Farmers, a key GOP constituency, hit hard by shutdown
The closure of thousands of farm loan offices have top Republicans like Senate Majority Leader John Thune acknowledging the pain hitting their own constituents.
By Meredith Lee Hill and Jordain Carney
The government shutdown is already hurting a key GOP constituency: farmers.
Thousands of USDA’s Farm Service Agency offices that help producers across the country access loans and other services are completely shuttered and only available for “emergency scenarios.” Even top Republican lawmakers acknowledge the pain hitting their own constituents, despite assurances from President Donald Trump that Democrats will bear the brunt of the shutdown.
“FSA employees are important to the farmers that we all represent. Again, that’s an unnecessary consequence of the Schumer shutdown,” Senate Majority Leader John Thune, who represents an agriculture-heavy state, said in an interview Wednesday.

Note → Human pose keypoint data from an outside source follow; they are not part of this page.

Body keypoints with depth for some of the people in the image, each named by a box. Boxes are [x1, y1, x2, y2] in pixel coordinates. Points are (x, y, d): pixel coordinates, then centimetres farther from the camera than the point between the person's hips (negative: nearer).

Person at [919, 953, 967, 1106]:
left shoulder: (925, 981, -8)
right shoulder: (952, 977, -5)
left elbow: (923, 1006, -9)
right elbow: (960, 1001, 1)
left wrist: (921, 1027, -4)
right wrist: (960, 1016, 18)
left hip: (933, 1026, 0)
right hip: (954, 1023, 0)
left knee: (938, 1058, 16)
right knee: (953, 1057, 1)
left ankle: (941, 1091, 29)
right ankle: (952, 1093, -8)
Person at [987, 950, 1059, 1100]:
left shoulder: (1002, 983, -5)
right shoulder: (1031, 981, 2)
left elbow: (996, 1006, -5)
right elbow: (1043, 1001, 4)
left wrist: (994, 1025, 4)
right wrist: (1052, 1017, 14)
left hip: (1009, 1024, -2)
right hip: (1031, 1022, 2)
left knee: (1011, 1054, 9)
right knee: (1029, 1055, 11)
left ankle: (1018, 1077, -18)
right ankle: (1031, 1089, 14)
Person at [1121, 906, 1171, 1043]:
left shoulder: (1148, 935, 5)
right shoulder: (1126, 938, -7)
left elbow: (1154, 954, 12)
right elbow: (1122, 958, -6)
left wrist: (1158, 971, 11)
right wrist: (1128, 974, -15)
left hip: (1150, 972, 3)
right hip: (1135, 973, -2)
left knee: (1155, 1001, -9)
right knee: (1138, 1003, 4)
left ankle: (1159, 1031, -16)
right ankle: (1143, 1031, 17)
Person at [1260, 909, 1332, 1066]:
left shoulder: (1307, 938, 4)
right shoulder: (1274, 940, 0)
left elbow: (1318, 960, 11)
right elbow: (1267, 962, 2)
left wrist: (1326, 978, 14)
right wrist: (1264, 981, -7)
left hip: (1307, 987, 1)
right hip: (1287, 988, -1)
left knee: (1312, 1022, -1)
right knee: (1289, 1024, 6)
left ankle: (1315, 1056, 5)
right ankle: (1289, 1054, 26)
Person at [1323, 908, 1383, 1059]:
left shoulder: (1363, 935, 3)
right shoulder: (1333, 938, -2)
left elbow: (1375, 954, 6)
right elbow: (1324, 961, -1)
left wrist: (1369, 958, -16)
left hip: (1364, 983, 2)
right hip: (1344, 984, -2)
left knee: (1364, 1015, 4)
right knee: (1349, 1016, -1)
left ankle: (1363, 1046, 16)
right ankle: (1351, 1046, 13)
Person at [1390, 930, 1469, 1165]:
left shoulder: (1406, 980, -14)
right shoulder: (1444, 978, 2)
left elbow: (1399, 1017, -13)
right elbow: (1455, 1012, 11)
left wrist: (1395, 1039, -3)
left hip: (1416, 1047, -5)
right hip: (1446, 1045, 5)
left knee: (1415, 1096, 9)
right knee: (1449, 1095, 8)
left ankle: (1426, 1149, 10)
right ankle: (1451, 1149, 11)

Those offices normally close during shutdown. But Trump officials had previously debated contingency options to keep at least some of them open since this year’s funding lapse would hit at an especially poor time for farmers who are already reeling from Trump’s tariff fallout and currently preparing for harvest season.

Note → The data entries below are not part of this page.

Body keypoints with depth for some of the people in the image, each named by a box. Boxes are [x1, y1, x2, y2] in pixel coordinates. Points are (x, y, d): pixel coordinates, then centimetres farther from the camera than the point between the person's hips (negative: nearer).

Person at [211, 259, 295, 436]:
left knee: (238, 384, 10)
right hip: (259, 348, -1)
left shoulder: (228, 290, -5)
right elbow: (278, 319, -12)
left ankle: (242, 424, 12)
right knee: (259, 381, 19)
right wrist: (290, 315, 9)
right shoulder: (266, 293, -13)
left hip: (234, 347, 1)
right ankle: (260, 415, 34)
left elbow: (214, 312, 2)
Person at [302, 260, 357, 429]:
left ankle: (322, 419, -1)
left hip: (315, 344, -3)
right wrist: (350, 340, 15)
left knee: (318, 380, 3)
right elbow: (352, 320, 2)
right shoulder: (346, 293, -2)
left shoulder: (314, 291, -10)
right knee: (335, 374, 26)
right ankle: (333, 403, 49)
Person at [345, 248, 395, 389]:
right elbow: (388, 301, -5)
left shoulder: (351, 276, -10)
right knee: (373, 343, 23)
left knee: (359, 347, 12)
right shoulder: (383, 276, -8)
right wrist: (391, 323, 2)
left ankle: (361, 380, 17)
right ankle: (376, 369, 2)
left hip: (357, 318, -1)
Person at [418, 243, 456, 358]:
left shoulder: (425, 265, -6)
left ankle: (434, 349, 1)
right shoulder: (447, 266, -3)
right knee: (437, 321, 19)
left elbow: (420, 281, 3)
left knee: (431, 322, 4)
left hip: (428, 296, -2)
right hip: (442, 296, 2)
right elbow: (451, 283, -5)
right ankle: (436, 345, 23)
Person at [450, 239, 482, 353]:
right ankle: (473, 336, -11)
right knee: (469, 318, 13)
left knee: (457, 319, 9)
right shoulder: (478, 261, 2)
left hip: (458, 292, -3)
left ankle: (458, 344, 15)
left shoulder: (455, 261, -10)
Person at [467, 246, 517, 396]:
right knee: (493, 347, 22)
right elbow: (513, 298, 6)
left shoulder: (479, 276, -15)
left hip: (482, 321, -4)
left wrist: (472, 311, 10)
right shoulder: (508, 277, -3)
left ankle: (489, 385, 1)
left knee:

Ultimately, the Trump administration decided to close the offices, allowing one farm loan officer to be on call in most areas if the shutdown drags on longer than 10 days. Other select employees will be on call for natural disaster response.
Thune added that he believes the administration will “try as best they can” to minimize the consequences for farm country. However, the South Dakota Republican said: “They’re being put into a situation where they’re going to have to make decisions that are not good for some of the constituencies that people represent out there.”
Trump officials stress that crop insurance coverage will stay operational through the shutdown, which should help farmers. But the shuttered county FSA offices are where producers normally get assistance on that and other topics.
Republicans argue that Democrats are responsible for the closures given they blocked a clean, seven-week stopgap. But more than a dozen GOP lawmakers and aides have privately noted that the Trump administration is specifically protecting some of their biggest priorities from the shutdown fallout — including deportations and tariff negotiations — and that those protections didn’t extend to certain farm bill programs and farm services.
“I hope that they can find ways to keep the FSA offices open and certainly encourage that. But you know, the quickest way to end any conversation about that is to reopen the government,” Thune said.